While you’re zoomed in on the planet, look 36″ east to find magnitude 12 Enceladus, one of the planet’s moons. Between the planet and its moon tonight, however, just 27″ from the center of Saturn’s disk, is an interloper: a star with nearly the same magnitude 12 brightness as the moon.
Earth’s Moon reaches apogee, the farthest point from our planet in its orbit, at 3:35 A.M. EDT. It will then sit 251,289 miles (404,410 kilometers) away.
Sunrise: 6:00 A.M.
Sunset: 8:12 P.M.
Moonrise: 12:56 A.M.
Moonset: 3:44 P.M.
Moon Phase: Waning crescent (30%)
Tuesday, August 3
Sitting in the south this evening is an asterism, or unofficial grouping of stars, that’s easy to recognize. The Teapot in Sagittarius is formed by eight stars: Zeta (ζ), Tau (τ), Sigma (σ), Phi (ϕ), Lambda (λ), Delta (δ), Gamma (γ), and Epsilon (ϵ) Sagittarii. As its name implies, this asterism looks like a teapot with its handle to the east and its spout to the west. It’s sitting upright as it rises and will tip toward its spout overnight, setting with its handle up and its spout disappearing first.

[Stored entries]

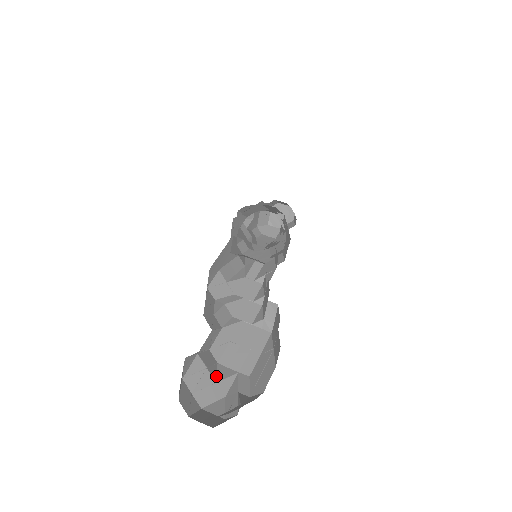
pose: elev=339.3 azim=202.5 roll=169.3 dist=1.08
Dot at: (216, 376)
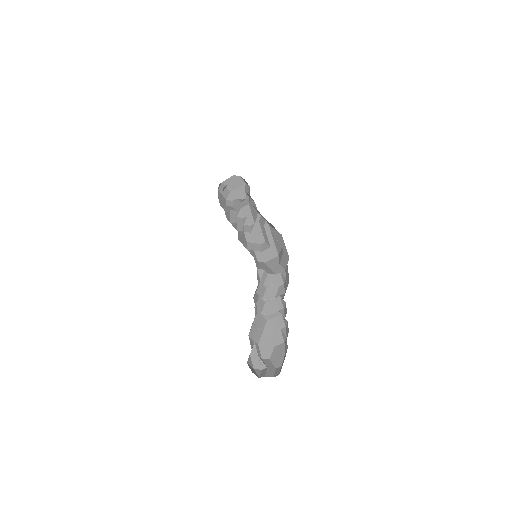
Dot at: (251, 345)
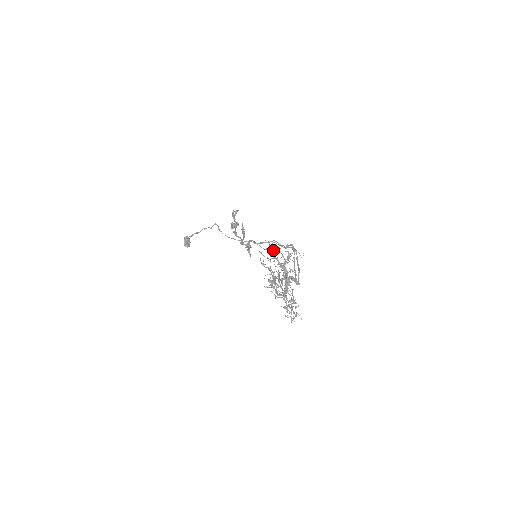
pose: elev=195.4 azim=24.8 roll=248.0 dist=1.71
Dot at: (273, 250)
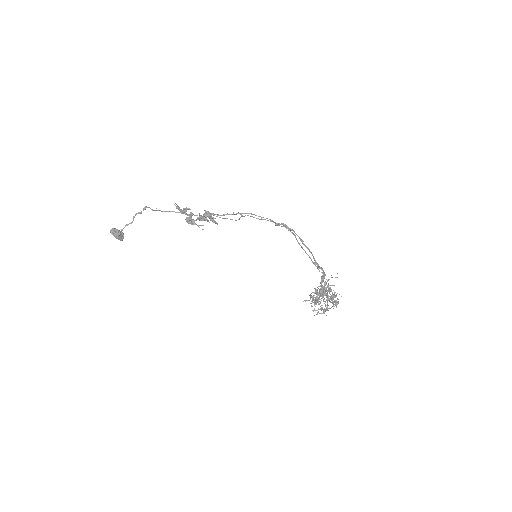
Dot at: occluded
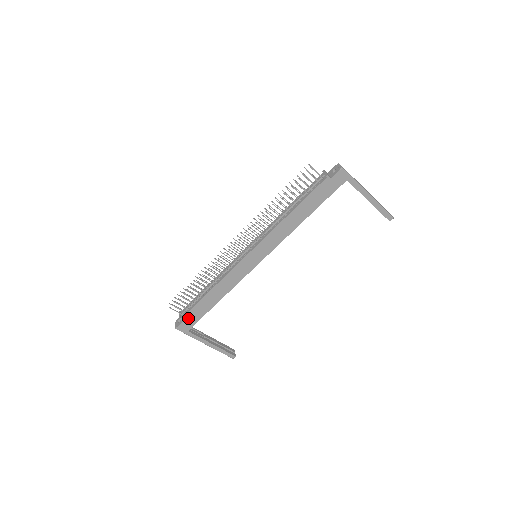
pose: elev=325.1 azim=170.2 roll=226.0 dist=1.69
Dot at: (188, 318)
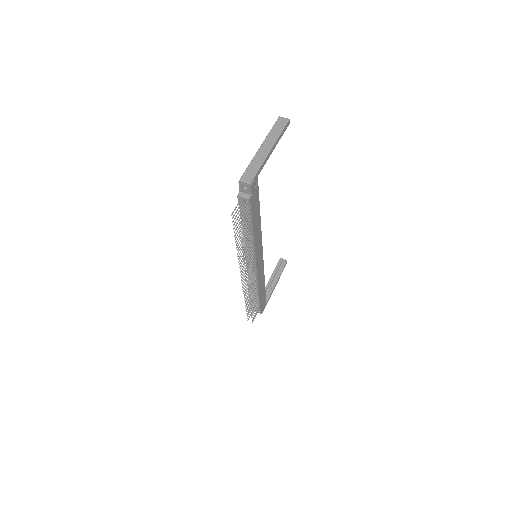
Dot at: (262, 306)
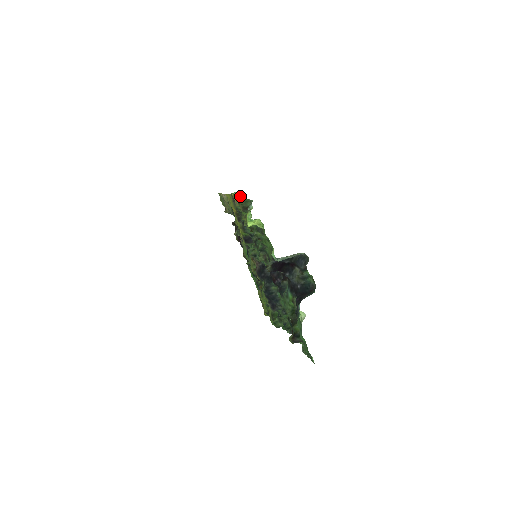
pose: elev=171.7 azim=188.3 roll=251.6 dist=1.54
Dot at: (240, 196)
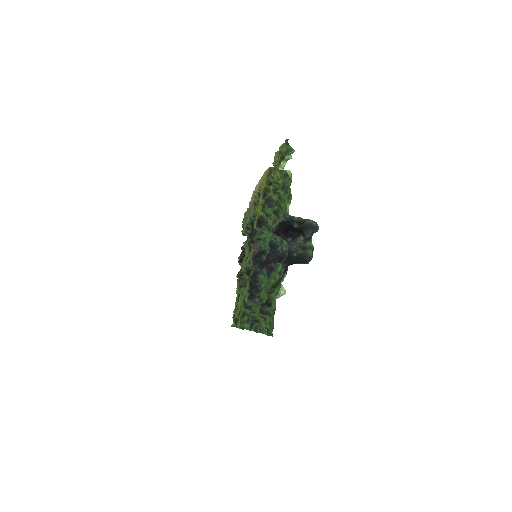
Dot at: (286, 141)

** What is expected **
Repeat the passage of the night-sky notes that opens with "While you’re zoomed" and closes with "Moonrise: 12:56 A.M.", swapping "Enceladus" for "Mimas".

** Output of the task **
While you’re zoomed in on the planet, look 36″ east to find magnitude 12 Mimas, one of the planet’s moons. Between the planet and its moon tonight, however, just 27″ from the center of Saturn’s disk, is an interloper: a star with nearly the same magnitude 12 brightness as the moon.
Earth’s Moon reaches apogee, the farthest point from our planet in its orbit, at 3:35 A.M. EDT. It will then sit 251,289 miles (404,410 kilometers) away.
Sunrise: 6:00 A.M.
Sunset: 8:12 P.M.
Moonrise: 12:56 A.M.